**Source text:**
Hamilton justified himself by saying that funding the debt put wealth in the hands of men best qualified to use it for constructive national purposes.
Hamilton's preference for industrialists, businessmen, speculators, and bankers angered Jefferson. As far as he was concerned, these people, most of whom were foreigners, were uninterested in America and intended to use it only for personal profit. Believing in America's agrarian way of life, he accused the heavy hand of organized business as always extracting money from the masses, especially farmers. Jefferson never doubted that Americans had created as nearly a perfect society as mankind had yet produced. As far as he was concerned, industrialization would corrupt the paradise the Revolution had established. He wanted factories and "the mobs of great cities," as he called them, confined to Europe so that their ‑accompanying ‑ slums did not overtake and spoil the tranquil farm land. Their presence would only increase greed, speculation, and the more carnal vices, 'by which," he added, "the liberties of a country are generally overturned."
The greatest danger of a central bank is its ability to print money. Every bank was a depository of gold or silver. They lent their money to borrowers as notes redeemable upon demand for part of the gold or silver they stored. People used their notes as money and traded them for goods and services. If a bank issued more notes than the worth of the gold and silver it housed, their notes declined in value. Inflation followed because the public would demand more of that bank's paper money to do business. Sometimes too many people would try to redeem their notes for gold or silver, driving an overextended bank into bankruptcy and leaving those holding its paper penniless.
The states authorized and, therefore, regulated the banks to insure sound banking practices. Hamilton wanted the central bank to regulate state banks. He also wanted it to mint a national currency. Since the government would only own 20% of the bank, most of its owners would be the wealthy elite, probably foreigners. Jefferson feared that these "tinsel aristocrats* would control the government manipulate the economy and enslave the citizens. He warned, "If the American people ever allow private banks to control the issue of their currency, first, by inflation and then by deflation, the banks and the corporations that will grow up around them, will deprive the people of all property until their children wake up homeless on the continent their fathers conquered." He feared that without regulation a privately owned national bank charged with printing a national currency would eventually print more notes than could be redeemed, enriching its owners while making the country penniless.
The banking issue reached a stalemate in Congress. Hamilton asked Jefferson, who was Secretary of State, and James Madison, who was Speaker of the House, for help. They agreed on the condition that the nation's capital be moved to Philadelphia for ten years and then permanently located in Virginia. Like Washington, Jefferson and Madison were native Virginians. They also wanted its charter to last only twenty years and its ability to mint currency for the United States confined to gold and silver coins The measure passed the house 37‑20. Hamilton convinced President Washington to sign the bill. The Senate exercised greater influence over the President's decision by holding up passage of a bill authorizing the removal of the capital to the banks of the Potomac until Washington had signed.

**Given information:**
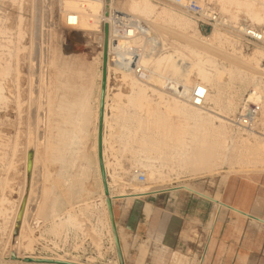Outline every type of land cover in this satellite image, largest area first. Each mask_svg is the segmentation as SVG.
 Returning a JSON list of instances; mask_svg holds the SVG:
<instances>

**Work to complete:**
- A) Edit the passage on Hamilton, Jefferson, and the central bank between "The banking issue" and "Washington had signed.", inclusive, so that "stalemate" becomes "deadlock".
- B) Answer these questions from the passage on Hamilton, Jefferson, and the central bank:
(i) Where did Jefferson want factories and "the mobs of great cities" confined?
(ii) What percentage of the central bank would the government own?
(iii) By what vote did the measure pass the House?

**Results for each task:**
- A)
The banking issue reached a deadlock in Congress. Hamilton asked Jefferson, who was Secretary of State, and James Madison, who was Speaker of the House, for help. They agreed on the condition that the nation's capital be moved to Philadelphia for ten years and then permanently located in Virginia. Like Washington, Jefferson and Madison were native Virginians. They also wanted its charter to last only twenty years and its ability to mint currency for the United States confined to gold and silver coins The measure passed the house 37‑20. Hamilton convinced President Washington to sign the bill. The Senate exercised greater influence over the President's decision by holding up passage of a bill authorizing the removal of the capital to the banks of the Potomac until Washington had signed.

- B)
(i) Europe
(ii) 20%
(iii) 37‑20